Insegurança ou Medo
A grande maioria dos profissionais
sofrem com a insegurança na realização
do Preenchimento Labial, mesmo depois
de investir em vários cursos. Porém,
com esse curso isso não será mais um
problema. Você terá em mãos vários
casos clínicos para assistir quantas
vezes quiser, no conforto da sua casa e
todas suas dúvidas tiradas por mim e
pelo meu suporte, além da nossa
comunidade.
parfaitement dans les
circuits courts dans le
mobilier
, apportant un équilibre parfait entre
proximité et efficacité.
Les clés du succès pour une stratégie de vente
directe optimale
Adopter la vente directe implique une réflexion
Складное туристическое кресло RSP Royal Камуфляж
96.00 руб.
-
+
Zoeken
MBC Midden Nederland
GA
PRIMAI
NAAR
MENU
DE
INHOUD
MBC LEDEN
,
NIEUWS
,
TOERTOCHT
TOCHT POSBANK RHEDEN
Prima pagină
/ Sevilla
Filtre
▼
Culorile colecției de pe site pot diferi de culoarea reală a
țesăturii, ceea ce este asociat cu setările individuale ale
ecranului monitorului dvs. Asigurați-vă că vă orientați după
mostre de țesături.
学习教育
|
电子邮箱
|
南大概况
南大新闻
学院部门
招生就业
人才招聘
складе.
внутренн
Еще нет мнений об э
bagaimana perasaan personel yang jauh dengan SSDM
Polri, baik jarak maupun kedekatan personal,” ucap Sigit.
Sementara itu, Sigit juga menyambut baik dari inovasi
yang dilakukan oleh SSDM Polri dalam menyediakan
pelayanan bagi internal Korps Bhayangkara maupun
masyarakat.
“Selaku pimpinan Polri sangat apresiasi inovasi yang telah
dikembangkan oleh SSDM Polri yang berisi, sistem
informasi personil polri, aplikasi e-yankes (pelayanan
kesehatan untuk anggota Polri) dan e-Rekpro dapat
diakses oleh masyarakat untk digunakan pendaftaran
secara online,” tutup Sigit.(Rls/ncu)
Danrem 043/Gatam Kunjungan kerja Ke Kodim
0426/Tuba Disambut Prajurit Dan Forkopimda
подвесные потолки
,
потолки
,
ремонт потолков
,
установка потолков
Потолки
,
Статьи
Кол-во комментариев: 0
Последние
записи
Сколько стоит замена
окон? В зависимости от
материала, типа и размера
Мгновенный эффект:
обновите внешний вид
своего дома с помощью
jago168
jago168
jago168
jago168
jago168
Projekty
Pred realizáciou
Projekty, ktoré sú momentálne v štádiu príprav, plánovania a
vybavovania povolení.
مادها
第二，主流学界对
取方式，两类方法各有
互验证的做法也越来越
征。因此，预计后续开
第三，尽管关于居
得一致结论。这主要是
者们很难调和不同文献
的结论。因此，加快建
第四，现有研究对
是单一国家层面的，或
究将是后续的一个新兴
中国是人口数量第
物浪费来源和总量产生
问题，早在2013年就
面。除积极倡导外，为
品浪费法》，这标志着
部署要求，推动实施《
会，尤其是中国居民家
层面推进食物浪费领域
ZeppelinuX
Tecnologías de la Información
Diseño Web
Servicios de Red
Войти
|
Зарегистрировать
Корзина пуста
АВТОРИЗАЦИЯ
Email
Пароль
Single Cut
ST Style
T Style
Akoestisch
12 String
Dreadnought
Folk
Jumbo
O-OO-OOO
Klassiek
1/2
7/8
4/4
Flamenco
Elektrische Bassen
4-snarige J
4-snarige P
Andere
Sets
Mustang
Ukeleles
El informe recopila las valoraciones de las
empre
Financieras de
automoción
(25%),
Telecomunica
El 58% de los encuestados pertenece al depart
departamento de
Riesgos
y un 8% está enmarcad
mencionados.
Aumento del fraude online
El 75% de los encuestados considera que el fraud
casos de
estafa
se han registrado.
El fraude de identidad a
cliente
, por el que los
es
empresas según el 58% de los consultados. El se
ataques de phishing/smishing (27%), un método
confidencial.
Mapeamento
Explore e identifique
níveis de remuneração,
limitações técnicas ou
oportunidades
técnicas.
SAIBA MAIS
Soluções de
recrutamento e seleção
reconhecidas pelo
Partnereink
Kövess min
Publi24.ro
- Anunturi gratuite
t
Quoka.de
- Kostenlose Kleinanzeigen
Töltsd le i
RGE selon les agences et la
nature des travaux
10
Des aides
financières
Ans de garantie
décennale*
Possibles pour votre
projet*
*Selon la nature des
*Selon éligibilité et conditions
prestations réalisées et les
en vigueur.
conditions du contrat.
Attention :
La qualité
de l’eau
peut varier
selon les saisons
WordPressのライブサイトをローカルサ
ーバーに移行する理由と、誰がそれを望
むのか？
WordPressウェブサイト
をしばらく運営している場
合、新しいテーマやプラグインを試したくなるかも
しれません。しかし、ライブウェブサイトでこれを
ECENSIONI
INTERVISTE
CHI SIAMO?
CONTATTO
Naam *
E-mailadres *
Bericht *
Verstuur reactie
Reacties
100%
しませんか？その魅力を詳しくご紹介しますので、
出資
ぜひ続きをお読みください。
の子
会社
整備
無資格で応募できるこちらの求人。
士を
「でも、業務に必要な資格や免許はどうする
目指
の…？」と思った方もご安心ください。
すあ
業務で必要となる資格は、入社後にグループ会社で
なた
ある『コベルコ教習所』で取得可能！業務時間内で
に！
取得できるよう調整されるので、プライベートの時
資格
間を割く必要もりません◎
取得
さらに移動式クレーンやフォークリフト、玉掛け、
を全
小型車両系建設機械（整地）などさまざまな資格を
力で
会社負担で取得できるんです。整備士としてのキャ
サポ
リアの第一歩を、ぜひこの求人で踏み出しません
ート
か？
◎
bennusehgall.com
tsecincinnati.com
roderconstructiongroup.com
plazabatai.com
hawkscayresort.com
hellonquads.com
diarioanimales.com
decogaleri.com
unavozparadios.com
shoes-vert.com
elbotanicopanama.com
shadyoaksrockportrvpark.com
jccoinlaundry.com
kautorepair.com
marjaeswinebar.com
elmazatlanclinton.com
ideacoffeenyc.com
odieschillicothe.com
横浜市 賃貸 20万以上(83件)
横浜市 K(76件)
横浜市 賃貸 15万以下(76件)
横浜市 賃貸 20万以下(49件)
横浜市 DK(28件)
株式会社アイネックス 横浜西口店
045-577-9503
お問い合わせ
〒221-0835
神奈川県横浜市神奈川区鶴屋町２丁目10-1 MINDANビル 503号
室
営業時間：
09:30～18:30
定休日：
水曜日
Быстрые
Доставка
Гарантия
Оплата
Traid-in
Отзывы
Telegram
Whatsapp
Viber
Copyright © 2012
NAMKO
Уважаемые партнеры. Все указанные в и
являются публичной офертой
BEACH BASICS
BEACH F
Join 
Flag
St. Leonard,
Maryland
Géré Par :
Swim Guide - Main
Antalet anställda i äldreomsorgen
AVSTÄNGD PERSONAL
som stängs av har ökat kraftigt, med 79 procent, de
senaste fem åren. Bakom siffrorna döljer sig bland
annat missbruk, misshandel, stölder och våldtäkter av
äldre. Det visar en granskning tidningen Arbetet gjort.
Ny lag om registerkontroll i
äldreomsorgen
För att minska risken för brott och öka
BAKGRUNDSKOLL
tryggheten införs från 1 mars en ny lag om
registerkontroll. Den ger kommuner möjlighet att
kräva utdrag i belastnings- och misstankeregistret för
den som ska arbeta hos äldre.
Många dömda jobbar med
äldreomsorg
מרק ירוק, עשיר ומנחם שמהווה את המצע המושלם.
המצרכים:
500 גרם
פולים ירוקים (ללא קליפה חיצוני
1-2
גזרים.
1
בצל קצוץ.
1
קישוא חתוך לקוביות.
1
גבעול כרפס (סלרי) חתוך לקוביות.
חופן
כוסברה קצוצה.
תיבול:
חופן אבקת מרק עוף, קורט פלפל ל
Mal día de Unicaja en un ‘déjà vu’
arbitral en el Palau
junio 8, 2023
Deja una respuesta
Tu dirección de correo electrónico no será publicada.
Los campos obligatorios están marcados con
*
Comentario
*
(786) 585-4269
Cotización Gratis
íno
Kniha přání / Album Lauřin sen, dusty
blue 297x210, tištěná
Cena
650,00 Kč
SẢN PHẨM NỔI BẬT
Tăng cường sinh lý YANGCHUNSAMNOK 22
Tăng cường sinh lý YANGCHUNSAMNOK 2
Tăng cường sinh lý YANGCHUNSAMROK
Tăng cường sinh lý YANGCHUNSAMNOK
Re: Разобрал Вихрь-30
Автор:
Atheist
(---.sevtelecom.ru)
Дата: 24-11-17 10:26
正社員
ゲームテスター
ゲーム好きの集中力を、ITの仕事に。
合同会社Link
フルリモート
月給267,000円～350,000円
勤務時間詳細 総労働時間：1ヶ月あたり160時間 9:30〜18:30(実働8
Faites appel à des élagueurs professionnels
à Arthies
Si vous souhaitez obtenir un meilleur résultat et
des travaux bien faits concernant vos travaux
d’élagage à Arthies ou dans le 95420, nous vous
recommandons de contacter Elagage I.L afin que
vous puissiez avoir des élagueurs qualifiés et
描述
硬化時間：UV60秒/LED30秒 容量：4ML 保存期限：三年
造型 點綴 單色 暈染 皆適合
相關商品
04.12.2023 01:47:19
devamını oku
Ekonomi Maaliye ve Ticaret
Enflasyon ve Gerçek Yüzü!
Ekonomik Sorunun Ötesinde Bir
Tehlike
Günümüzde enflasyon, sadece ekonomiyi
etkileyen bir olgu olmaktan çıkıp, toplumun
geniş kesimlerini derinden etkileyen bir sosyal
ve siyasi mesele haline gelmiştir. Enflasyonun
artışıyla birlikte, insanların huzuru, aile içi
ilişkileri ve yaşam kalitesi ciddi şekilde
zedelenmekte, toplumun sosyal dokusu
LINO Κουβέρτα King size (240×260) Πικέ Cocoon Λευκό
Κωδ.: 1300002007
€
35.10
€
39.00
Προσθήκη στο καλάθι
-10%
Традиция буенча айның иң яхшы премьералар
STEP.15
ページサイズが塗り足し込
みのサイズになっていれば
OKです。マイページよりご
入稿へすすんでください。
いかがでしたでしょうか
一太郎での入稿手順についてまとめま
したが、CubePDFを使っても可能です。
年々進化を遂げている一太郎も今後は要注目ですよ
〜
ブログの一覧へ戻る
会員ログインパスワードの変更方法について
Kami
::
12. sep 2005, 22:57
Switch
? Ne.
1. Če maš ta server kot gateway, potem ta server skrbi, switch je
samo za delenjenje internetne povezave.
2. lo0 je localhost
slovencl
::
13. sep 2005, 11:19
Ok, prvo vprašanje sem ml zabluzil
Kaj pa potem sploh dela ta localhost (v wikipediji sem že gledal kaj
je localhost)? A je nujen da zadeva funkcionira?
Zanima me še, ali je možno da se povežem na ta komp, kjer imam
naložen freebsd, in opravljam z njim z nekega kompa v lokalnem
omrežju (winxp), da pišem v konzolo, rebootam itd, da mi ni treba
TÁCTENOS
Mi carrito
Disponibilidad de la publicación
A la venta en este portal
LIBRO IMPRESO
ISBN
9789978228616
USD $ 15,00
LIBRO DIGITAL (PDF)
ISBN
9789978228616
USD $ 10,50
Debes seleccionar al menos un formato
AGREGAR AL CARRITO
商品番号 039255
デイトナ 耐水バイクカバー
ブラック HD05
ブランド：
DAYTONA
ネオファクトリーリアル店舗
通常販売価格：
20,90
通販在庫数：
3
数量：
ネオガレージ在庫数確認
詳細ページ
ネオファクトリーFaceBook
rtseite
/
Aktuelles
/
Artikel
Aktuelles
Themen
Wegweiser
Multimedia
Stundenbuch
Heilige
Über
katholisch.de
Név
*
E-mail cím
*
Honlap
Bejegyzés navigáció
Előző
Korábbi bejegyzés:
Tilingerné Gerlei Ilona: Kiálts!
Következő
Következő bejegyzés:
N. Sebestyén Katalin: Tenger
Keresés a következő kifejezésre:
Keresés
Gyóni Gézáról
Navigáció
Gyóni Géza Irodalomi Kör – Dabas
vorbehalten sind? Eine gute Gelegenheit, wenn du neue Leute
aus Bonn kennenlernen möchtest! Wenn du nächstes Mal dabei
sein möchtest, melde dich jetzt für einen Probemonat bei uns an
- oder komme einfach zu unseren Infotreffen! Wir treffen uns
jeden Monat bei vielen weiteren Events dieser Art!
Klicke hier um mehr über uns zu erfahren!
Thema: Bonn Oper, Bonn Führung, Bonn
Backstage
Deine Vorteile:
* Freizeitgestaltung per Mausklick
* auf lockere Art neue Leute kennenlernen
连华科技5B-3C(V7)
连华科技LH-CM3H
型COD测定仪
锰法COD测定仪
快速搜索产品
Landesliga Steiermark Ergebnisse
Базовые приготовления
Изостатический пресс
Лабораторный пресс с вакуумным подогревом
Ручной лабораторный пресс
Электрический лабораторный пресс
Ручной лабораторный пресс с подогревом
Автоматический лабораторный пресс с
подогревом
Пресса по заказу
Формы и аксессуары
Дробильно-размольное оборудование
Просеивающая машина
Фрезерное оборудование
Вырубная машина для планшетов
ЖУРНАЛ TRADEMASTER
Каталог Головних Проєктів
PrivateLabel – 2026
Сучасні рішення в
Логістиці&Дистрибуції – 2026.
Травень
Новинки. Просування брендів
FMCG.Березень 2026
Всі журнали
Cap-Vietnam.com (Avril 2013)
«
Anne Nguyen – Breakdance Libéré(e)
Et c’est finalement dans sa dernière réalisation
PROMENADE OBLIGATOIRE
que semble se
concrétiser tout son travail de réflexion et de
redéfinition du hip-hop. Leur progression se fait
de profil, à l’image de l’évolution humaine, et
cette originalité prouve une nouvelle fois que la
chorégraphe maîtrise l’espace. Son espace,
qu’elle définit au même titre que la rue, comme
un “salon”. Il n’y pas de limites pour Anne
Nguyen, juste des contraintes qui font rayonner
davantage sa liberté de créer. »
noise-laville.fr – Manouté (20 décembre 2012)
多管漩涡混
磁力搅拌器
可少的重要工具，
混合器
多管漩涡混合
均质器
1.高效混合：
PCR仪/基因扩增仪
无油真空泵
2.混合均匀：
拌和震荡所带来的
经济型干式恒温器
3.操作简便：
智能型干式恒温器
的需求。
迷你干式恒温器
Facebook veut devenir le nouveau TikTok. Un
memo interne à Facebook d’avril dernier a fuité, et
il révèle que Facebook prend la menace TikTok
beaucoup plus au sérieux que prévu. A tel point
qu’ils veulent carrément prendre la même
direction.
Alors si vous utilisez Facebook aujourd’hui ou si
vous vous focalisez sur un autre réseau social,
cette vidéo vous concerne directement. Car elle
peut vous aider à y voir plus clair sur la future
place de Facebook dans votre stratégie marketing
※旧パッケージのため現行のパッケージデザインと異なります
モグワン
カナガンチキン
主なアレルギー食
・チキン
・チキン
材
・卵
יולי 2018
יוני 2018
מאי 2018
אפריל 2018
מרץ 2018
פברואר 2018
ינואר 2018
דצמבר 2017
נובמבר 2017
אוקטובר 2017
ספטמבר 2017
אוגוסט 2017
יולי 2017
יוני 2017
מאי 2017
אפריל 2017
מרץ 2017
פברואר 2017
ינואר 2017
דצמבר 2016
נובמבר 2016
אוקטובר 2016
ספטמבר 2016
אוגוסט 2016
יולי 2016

+ + + +

-- Task instructions --
Restate the listing exactly, starting at its first line and ending at the line where "casos clínicos para assistir quantas" occurs; include both and no other lines.

-- Output below --
Insegurança ou Medo
A grande maioria dos profissionais
sofrem com a insegurança na realização
do Preenchimento Labial, mesmo depois
de investir em vários cursos. Porém,
com esse curso isso não será mais um
problema. Você terá em mãos vários
casos clínicos para assistir quantas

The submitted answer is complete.